Data records.
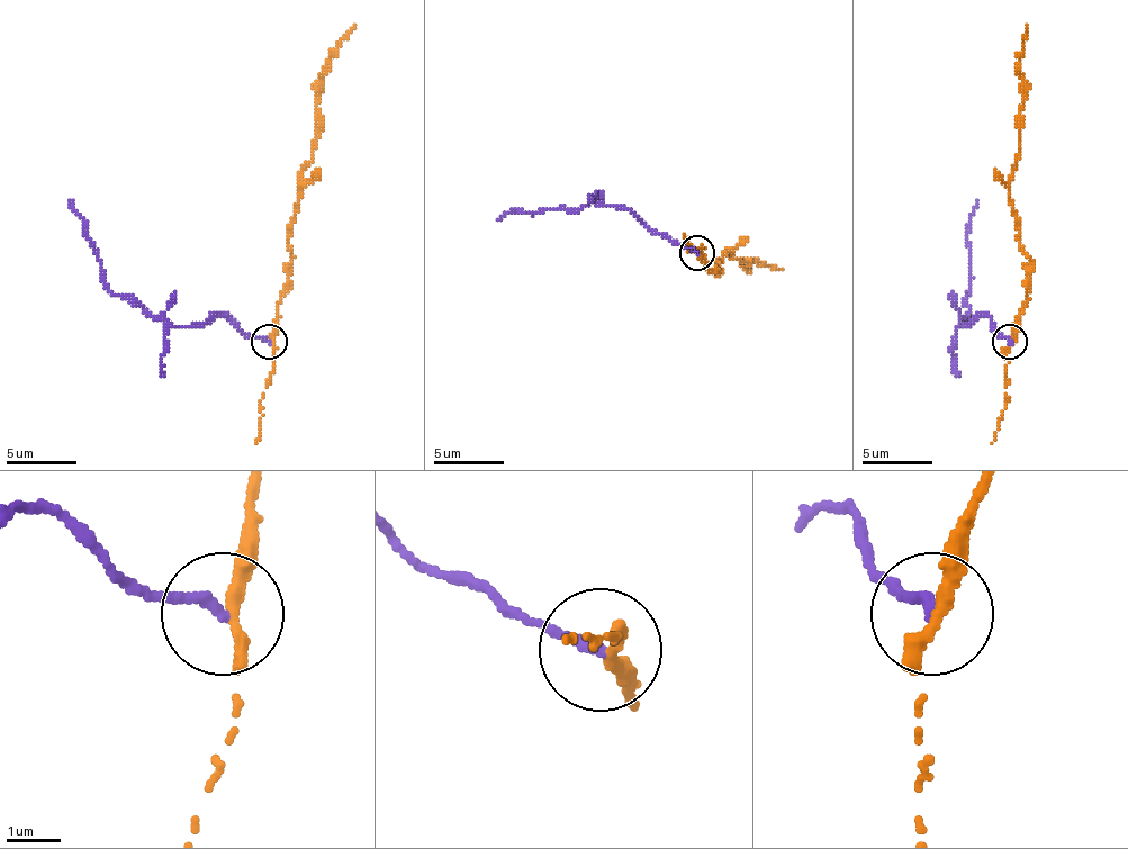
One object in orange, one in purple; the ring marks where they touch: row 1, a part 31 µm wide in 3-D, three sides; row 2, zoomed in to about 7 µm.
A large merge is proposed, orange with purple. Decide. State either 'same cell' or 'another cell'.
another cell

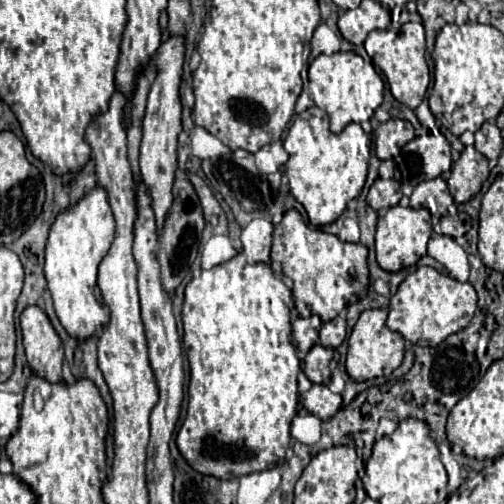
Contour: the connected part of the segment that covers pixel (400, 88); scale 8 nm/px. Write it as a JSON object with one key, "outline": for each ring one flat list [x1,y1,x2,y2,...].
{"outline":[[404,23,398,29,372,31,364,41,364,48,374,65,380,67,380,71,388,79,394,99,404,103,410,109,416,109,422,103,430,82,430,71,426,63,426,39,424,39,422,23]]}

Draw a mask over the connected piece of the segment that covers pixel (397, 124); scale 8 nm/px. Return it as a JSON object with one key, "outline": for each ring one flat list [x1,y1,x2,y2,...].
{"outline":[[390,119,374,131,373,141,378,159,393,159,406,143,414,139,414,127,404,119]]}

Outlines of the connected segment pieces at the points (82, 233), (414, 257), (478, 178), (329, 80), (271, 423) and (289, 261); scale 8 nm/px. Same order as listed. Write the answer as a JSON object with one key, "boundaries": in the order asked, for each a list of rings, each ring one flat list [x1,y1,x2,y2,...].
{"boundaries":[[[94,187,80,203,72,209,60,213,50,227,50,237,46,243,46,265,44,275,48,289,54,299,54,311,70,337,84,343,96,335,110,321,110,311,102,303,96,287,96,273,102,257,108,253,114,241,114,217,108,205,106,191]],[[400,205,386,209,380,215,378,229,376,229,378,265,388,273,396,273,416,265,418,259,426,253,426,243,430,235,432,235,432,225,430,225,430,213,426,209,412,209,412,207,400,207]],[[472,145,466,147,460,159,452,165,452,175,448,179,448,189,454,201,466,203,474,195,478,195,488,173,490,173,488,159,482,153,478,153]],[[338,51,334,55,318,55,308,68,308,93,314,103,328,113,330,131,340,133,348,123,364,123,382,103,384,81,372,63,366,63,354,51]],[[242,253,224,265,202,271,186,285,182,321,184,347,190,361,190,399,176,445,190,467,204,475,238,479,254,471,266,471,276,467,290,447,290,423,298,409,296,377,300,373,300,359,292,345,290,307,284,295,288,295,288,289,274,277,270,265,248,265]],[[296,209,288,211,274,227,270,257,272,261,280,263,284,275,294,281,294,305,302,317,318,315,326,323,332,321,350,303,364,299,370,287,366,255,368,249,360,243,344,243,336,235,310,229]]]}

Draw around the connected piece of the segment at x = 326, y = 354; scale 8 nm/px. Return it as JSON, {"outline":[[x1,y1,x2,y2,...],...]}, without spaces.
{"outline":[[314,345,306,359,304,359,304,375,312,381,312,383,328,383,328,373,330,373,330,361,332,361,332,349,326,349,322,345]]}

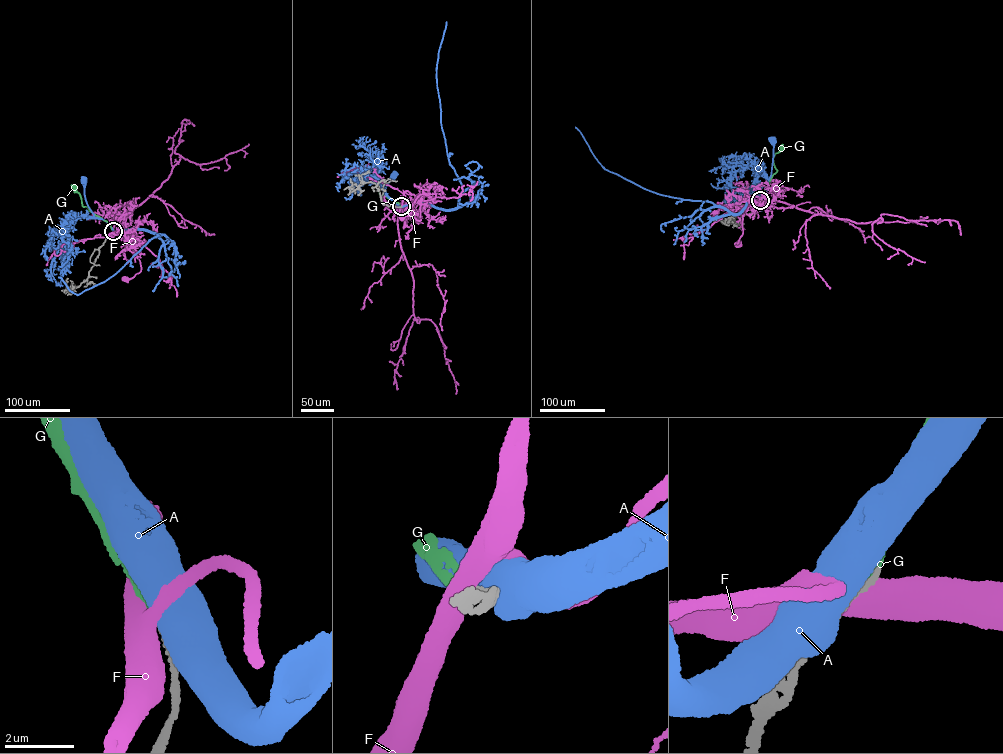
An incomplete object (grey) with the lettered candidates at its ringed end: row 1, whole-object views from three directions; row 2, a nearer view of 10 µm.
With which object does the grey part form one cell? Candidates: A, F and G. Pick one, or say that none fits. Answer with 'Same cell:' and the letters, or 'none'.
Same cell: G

Task to carry out. Your answer should hold every record above, printed exactly and free of pictures.

Reply.
One object in orange, one in purple; the ring marks where they touch: row 1, a part 31 µm wide in 3-D, three sides; row 2, zoomed in to about 7 µm.
A large merge is proposed, orange with purple. Decide. State either 'same cell' or 'another cell'.
another cell

Contour: the connected part of the segment that covers pixel (400, 88); scale 8 nm/px. Write it as a JSON object with one key, "outline": for each ring one flat list [x1,y1,x2,y2,...].
{"outline":[[404,23,398,29,372,31,364,41,364,48,374,65,380,67,380,71,388,79,394,99,404,103,410,109,416,109,422,103,430,82,430,71,426,63,426,39,424,39,422,23]]}

Draw a mask over the connected piece of the segment that covers pixel (397, 124); scale 8 nm/px. Return it as a JSON object with one key, "outline": for each ring one flat list [x1,y1,x2,y2,...].
{"outline":[[390,119,374,131,373,141,378,159,393,159,406,143,414,139,414,127,404,119]]}

Outlines of the connected segment pieces at the points (82, 233), (414, 257), (478, 178), (329, 80), (271, 423) and (289, 261); scale 8 nm/px. Same order as listed. Write the answer as a JSON object with one key, "boundaries": in the order asked, for each a list of rings, each ring one flat list [x1,y1,x2,y2,...].
{"boundaries":[[[94,187,80,203,72,209,60,213,50,227,50,237,46,243,46,265,44,275,48,289,54,299,54,311,70,337,84,343,96,335,110,321,110,311,102,303,96,287,96,273,102,257,108,253,114,241,114,217,108,205,106,191]],[[400,205,386,209,380,215,378,229,376,229,378,265,388,273,396,273,416,265,418,259,426,253,426,243,430,235,432,235,432,225,430,225,430,213,426,209,412,209,412,207,400,207]],[[472,145,466,147,460,159,452,165,452,175,448,179,448,189,454,201,466,203,474,195,478,195,488,173,490,173,488,159,482,153,478,153]],[[338,51,334,55,318,55,308,68,308,93,314,103,328,113,330,131,340,133,348,123,364,123,382,103,384,81,372,63,366,63,354,51]],[[242,253,224,265,202,271,186,285,182,321,184,347,190,361,190,399,176,445,190,467,204,475,238,479,254,471,266,471,276,467,290,447,290,423,298,409,296,377,300,373,300,359,292,345,290,307,284,295,288,295,288,289,274,277,270,265,248,265]],[[296,209,288,211,274,227,270,257,272,261,280,263,284,275,294,281,294,305,302,317,318,315,326,323,332,321,350,303,364,299,370,287,366,255,368,249,360,243,344,243,336,235,310,229]]]}

Draw around the connected piece of the segment at x = 326, y = 354; scale 8 nm/px. Return it as JSON, {"outline":[[x1,y1,x2,y2,...],...]}, without spaces.
{"outline":[[314,345,306,359,304,359,304,375,312,381,312,383,328,383,328,373,330,373,330,361,332,361,332,349,326,349,322,345]]}

An incomplete object (grey) with the lettered candidates at its ringed end: row 1, whole-object views from three directions; row 2, a nearer view of 10 µm.
With which object does the grey part form one cell? Candidates: A, F and G. Pick one, or say that none fits. Answer with 'Same cell:' and the letters, or 'none'.
Same cell: G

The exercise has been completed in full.